In this Agreement, each of the following terms shall bear the meaning assigned to it below:

 

2.1

"Shareholders Agreement" shall mean that certain agreement dated August 30, 2005 between GMM, Dabah, NDRL, Nichsei Adinoam, Noam Lautman and Dov Lautman attached hereto as Exhibit A.

 

2.2

The "Closing Price" on any date shall be the closing price as reported by the Tel Aviv Stock Exchange, as expressed in U.S. dollars by conversion at the representative exchange rate last published by the Bank of Israel prior to such date. Should the Bank of Israel ceases to publish the exchange rate, the rate of exchange will be the average of the selling price and the buying price of checks and transfers in US Dollars by Bank Hapoalim B.M. on the day prior to such day.

 

2.3

"TASE" shall mean the Tel Aviv Stock Exchange.

3.

The Sale

 

3.1

The Lautman Group hereby agrees to sell to GMM and GMM hereby agrees to acquire from the Lautman Group 2,500,000 (two million five hundred thousand) Ordinary Shares of Delta Galil held by the Lautman Group, for the total amount of not less than US$21,250,000 (US$8.50 per share) and not more than US$ 25,000,000 (US$10.00 per share), as set out in this Section (hereinafter, "the Consideration").

RECORDED INFORMATION:

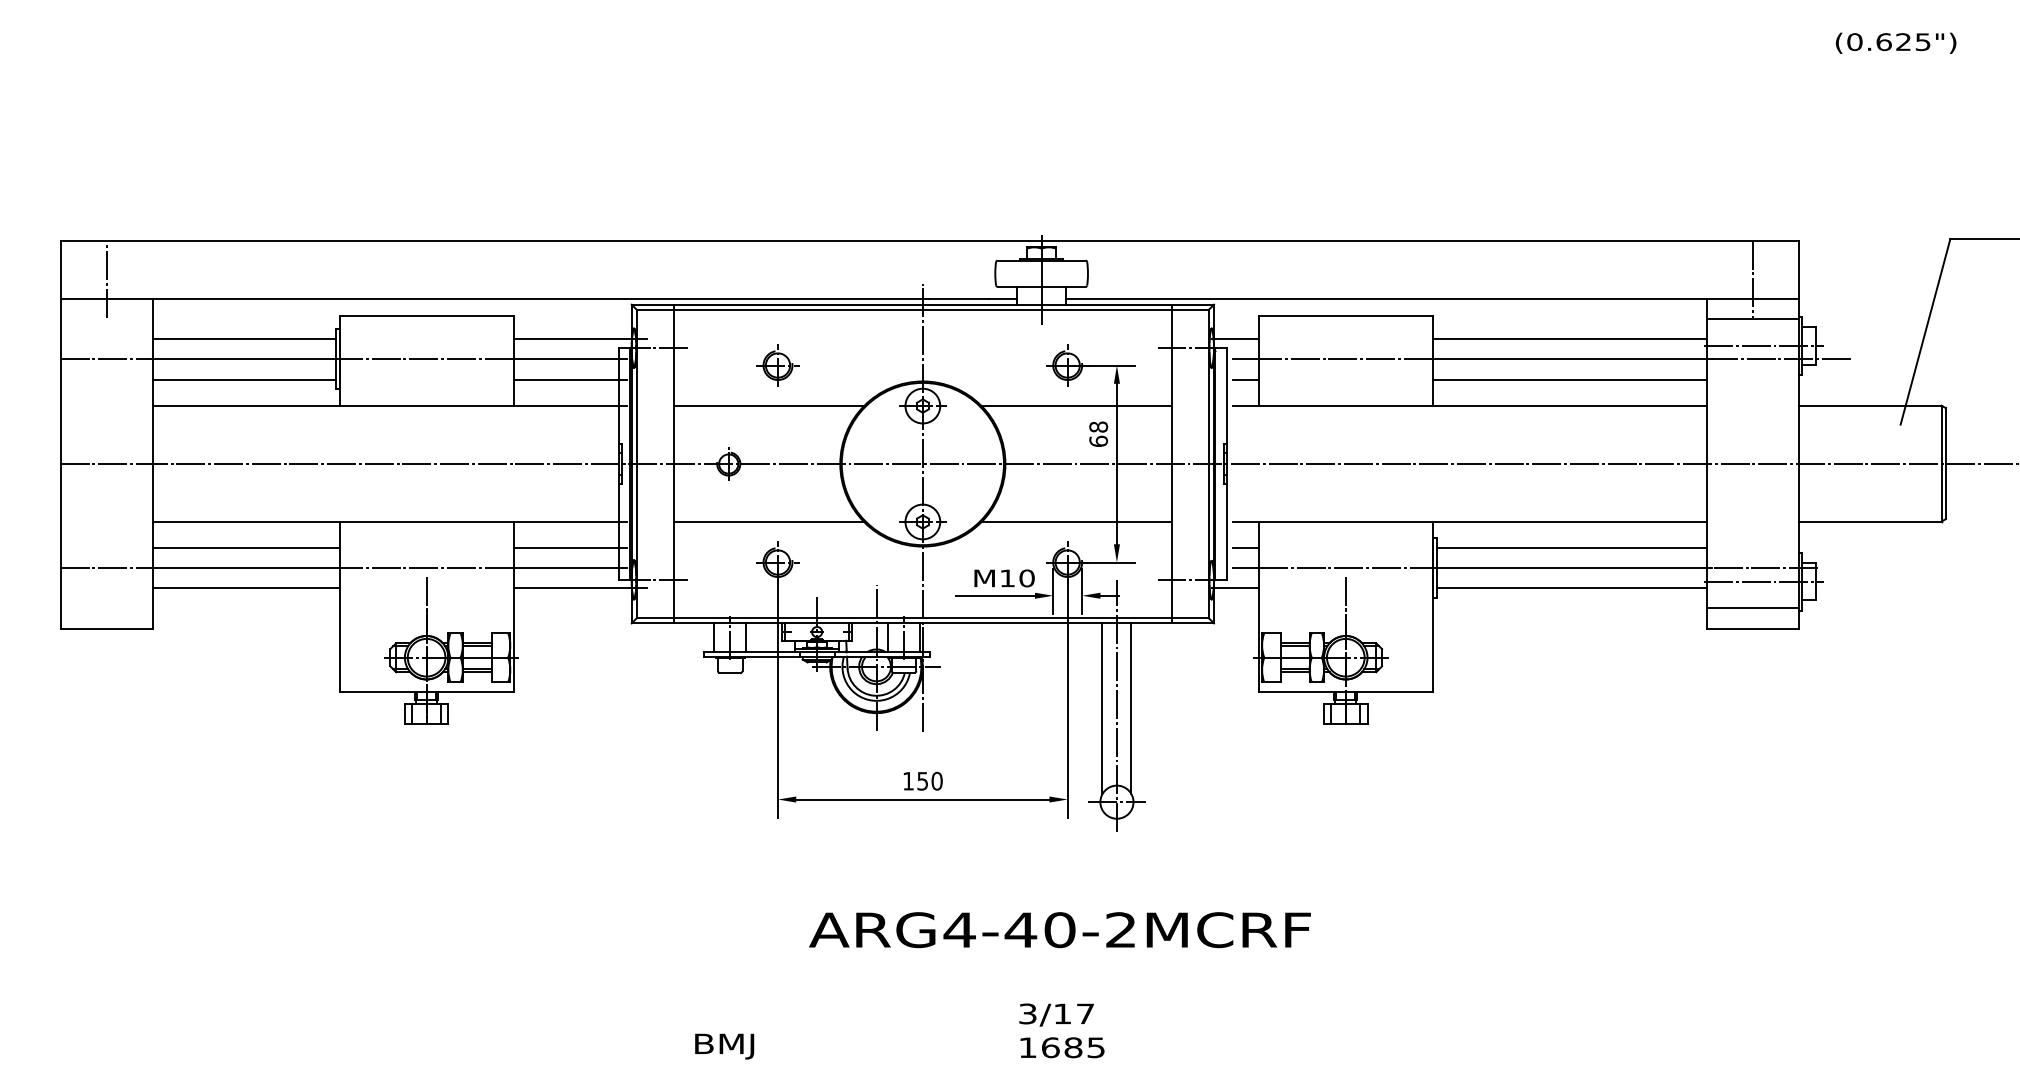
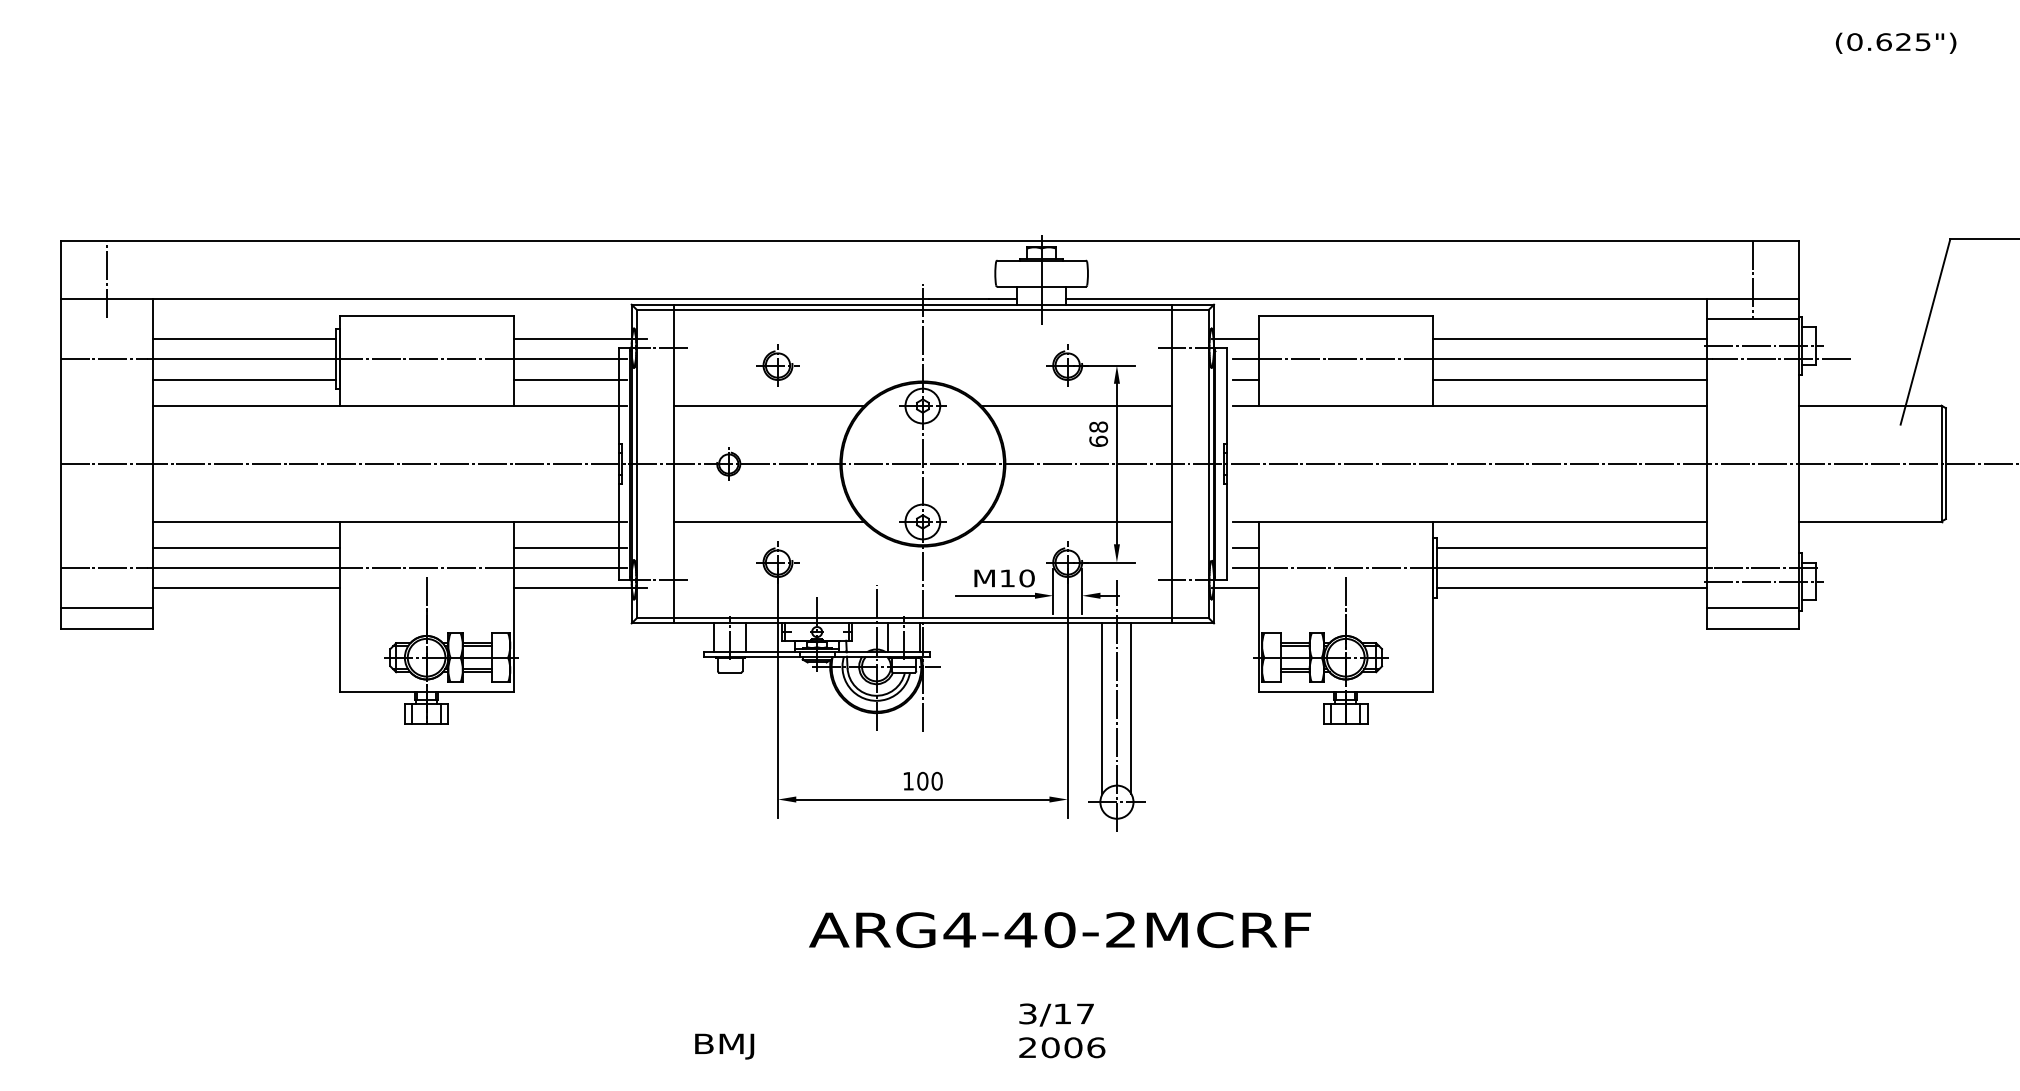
line at (106, 608): none -> present
text at (922, 780): 150 -> 100
text at (1062, 1047): 1685 -> 2006
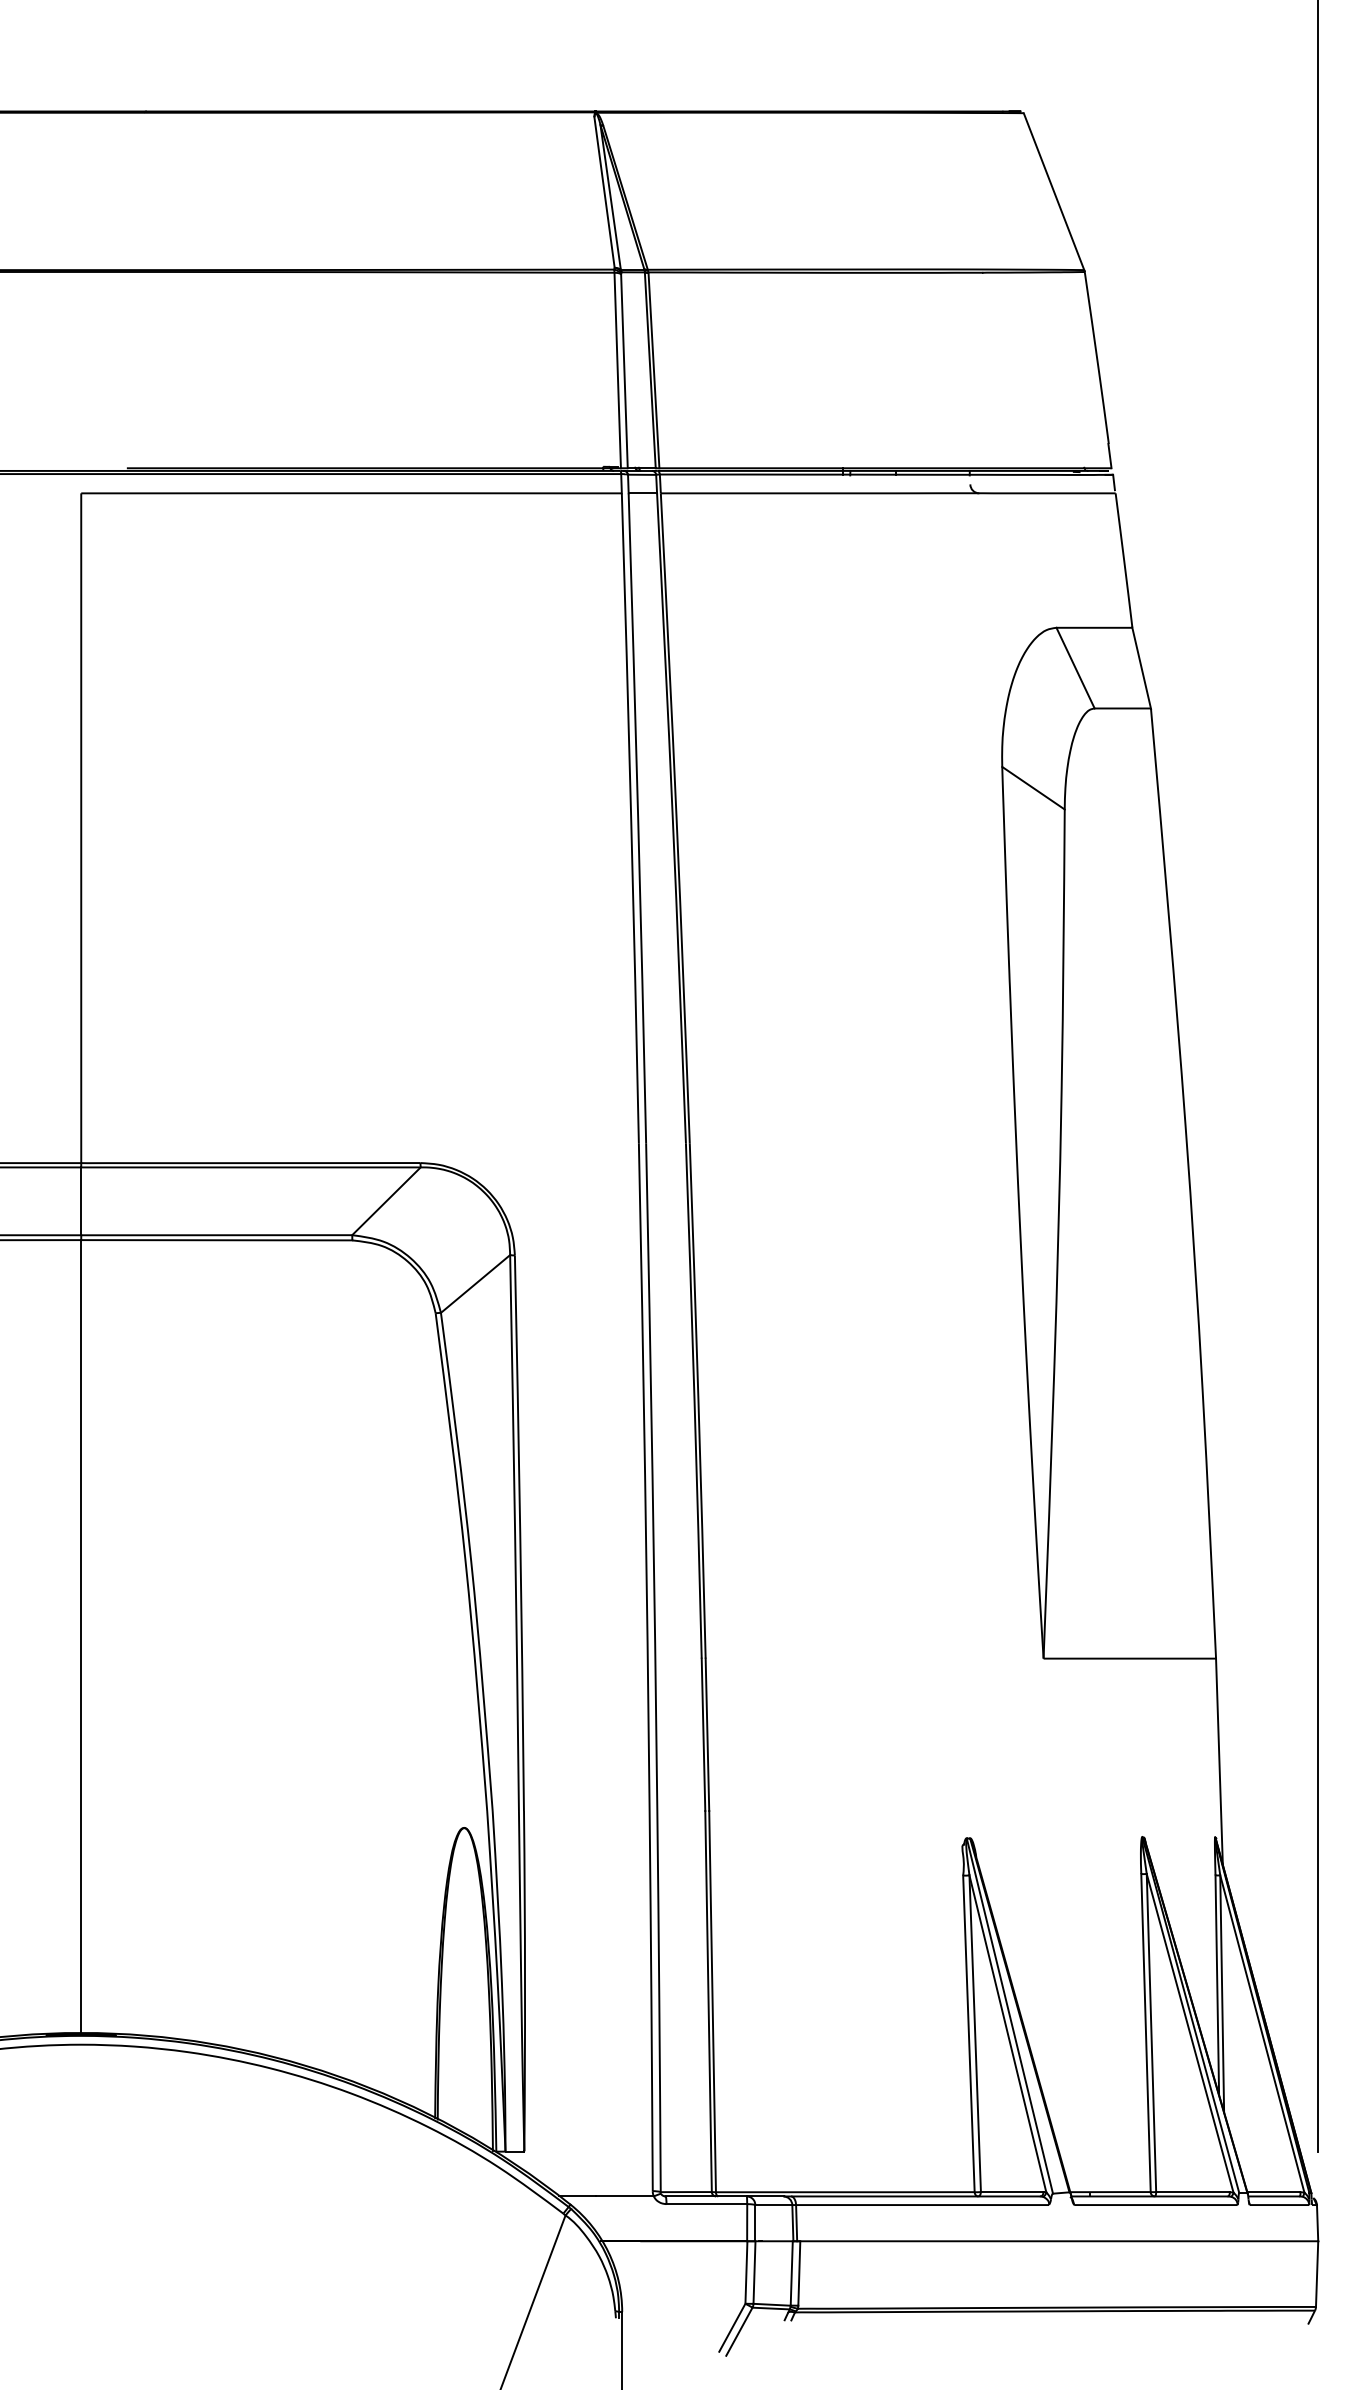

PROBLEMS:
**1.** According to the agreement excerpt, how many Ordinary Shares of Delta Galil does GMM agree to acquire from the Lautman Group?
**2.** Retype the agreement excerpt starting with "In this Agreement, each" and going on through "to such day.".

ANSWER SET:
**1.** 2,500,000 (two million five hundred thousand) Ordinary Shares.

**2.**
In this Agreement, each of the following terms shall bear the meaning assigned to it below:

 

2.1

"Shareholders Agreement" shall mean that certain agreement dated August 30, 2005 between GMM, Dabah, NDRL, Nichsei Adinoam, Noam Lautman and Dov Lautman attached hereto as Exhibit A.

 

2.2

The "Closing Price" on any date shall be the closing price as reported by the Tel Aviv Stock Exchange, as expressed in U.S. dollars by conversion at the representative exchange rate last published by the Bank of Israel prior to such date. Should the Bank of Israel ceases to publish the exchange rate, the rate of exchange will be the average of the selling price and the buying price of checks and transfers in US Dollars by Bank Hapoalim B.M. on the day prior to such day.